Ai fini urbanistici la distinzione fra attività produttiva ed attività commerciale deve rimanere netta, nonostante l’esistenza di disposizioni che accomunano le due figure
Commento a Tar Lombardia, Milano, 11 ottobre 2013, n. 2280
La società ricorrente, nella fattispecie esaminata dal Tar Milano che si è pronunciato con la sentenza in esame, è proprietaria di un’area con destinazione produttivo –industriale situata in un comune dell’interland del capoluogo lombardo, al quale veniva fatta istanza di approvazione di un Piano Integrato di Intervento da realizzarsi sulla predetta area con, altresì, una parziale modificazione della destinazione con l’aggiunta anche dell’uso commerciale.
Il Consiglio Comunale ha, dapprima, respinto la proposta di PII e, successivamente e in sede di variante generale del vigente P.R.G., respinto l’osservazione presentata ex art. 9 della Legge 1150/1942, per le seguenti ragioni: la proposta di P.I.I. non è idonea a “garantire un generale innalzamento della qualità urbana”, è “in contrasto con gli indirizzi e le scelte effettuate dall’Amministrazione” ed è, altresì, “analoga ad altra proposta già respinta” dall’Ente.
L’esame del tribunale concentra l’attenzione sulle censure afferenti il contrasto con le scelte della P.A. e sul contrasto del PII con altro già respinto: sostiene la società ricorrente che detto contrasto non sia da considerarsi decisivo in quanto la legge regionale 9/1999 (applicabile alla fattispecie ratione temporis) ammette la possibilità che i PII apportino varianti al piano urbanistico e prevede che il documento di inquadramento non contenga prescrizioni vincolanti.
Osserva il collegio, nel respingere il motivo per infondatezza, che il documento di inquadramento definisce e fissa gli obiettivi e le linee generali cui dovranno attenersi i successivi PII e che è la stessa legge a prevedere che la delibera di approvazione del piano attuativo espressamente indichi le ragioni alla base della valutazione operata dalla PA e ciò anche alla luce della non vincolatività del documento di inquadramento ai fini dell’approvazione di singoli PII.
Tale limitazione della discrezionalità dell’amministrazione si traduce in una aggravio dell’onere motivazionale tutte le volte in cui la stessa intenda approvare un PII in contrasto con il documento di inquadramento o, al contrario, quando la proposta di PII contrasti con gli indirizzi definiti in via generale e quindi la PA intenda respingerla.

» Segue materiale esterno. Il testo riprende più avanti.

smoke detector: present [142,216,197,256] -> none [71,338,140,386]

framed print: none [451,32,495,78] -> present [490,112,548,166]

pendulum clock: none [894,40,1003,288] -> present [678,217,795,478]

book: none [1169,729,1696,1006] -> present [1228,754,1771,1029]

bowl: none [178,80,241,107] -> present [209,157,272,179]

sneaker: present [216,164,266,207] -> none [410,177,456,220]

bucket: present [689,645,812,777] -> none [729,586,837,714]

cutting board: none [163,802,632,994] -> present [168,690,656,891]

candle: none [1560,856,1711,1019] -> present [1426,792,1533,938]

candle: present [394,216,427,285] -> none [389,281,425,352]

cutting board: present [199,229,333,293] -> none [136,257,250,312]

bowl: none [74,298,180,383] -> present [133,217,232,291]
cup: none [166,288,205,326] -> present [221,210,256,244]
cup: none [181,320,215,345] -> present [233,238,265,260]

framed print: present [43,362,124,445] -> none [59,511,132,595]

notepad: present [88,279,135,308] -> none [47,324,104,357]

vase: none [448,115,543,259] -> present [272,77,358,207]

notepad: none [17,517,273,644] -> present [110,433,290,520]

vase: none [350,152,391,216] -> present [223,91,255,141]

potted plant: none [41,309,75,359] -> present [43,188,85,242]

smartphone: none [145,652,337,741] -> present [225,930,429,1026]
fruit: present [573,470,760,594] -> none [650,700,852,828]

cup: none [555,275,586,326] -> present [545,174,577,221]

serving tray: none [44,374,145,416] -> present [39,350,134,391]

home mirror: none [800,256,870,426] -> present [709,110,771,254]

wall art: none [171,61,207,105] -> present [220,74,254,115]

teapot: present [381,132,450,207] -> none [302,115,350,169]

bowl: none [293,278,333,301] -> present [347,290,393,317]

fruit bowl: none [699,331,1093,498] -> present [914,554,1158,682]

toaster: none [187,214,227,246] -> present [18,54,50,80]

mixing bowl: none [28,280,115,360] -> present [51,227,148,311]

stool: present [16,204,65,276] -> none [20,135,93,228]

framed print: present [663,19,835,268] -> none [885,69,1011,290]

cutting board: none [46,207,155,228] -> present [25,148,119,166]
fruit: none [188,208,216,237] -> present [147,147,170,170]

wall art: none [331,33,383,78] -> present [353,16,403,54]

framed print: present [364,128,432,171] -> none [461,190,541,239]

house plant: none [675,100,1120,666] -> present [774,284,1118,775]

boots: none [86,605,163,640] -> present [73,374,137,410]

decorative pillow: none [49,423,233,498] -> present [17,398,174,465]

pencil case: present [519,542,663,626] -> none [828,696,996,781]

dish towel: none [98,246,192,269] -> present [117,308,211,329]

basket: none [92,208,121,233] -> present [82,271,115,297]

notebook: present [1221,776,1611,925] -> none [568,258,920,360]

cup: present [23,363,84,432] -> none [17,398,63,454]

L’onere di puntuale motivazione risulta assolto dall’Amministrazione resistente, ritiene il Collegio, in quanto appare indubitabile il contrasto del PII proposto sia con le previsioni generali dello strumento urbanistico che con il documento di inquadramento, nel quale è chiara la volontà dell’Amministrazione di non voler ulteriormente espandere le aree commerciali.
Con un ulteriore motivo di censura, parte ricorrente sostiene che non è incompatibile l’insediamento di attività commerciali in aree produttivo-industriali stante la vigenza di disposizioni (D.P.R. 447/98 e D.P.R. 440/2000) che ne vedrebbe digradata la differenza.
Sostiene il Collegio, non condividendo la tesi sostenuta dalla società ricorrente, che “ai fini urbanistici, la distinzione fra attività produttiva ed attività commerciale deve rimanere netta; e ciò nonostante l’esistenza di disposizioni che accomunano invece le due figure”.
Nelle attività svolte all’interno delle aree adibite a residenza, terziaria e commerciale, ad assumere rilievo sono gli operatori, nel senso che i fabbricati che ospitano le predette funzioni si caratterizzano per una presenza umana relativamente alta e più significativa ed esprimono, dunque, un carico urbanistico maggiore.
Anche l’ultimo motivo di censura, relativo alla lamentata disparità di trattamento in riferimento ad altra ipotesi di approvazione di un diverso P.I.I., viene respinta per infondatezza dal tribunale, stante la mancata allegazione di sufficienti parametri comparativi tali da consentire una valutazione in ordine alla sussistenza dell’accusata violazione.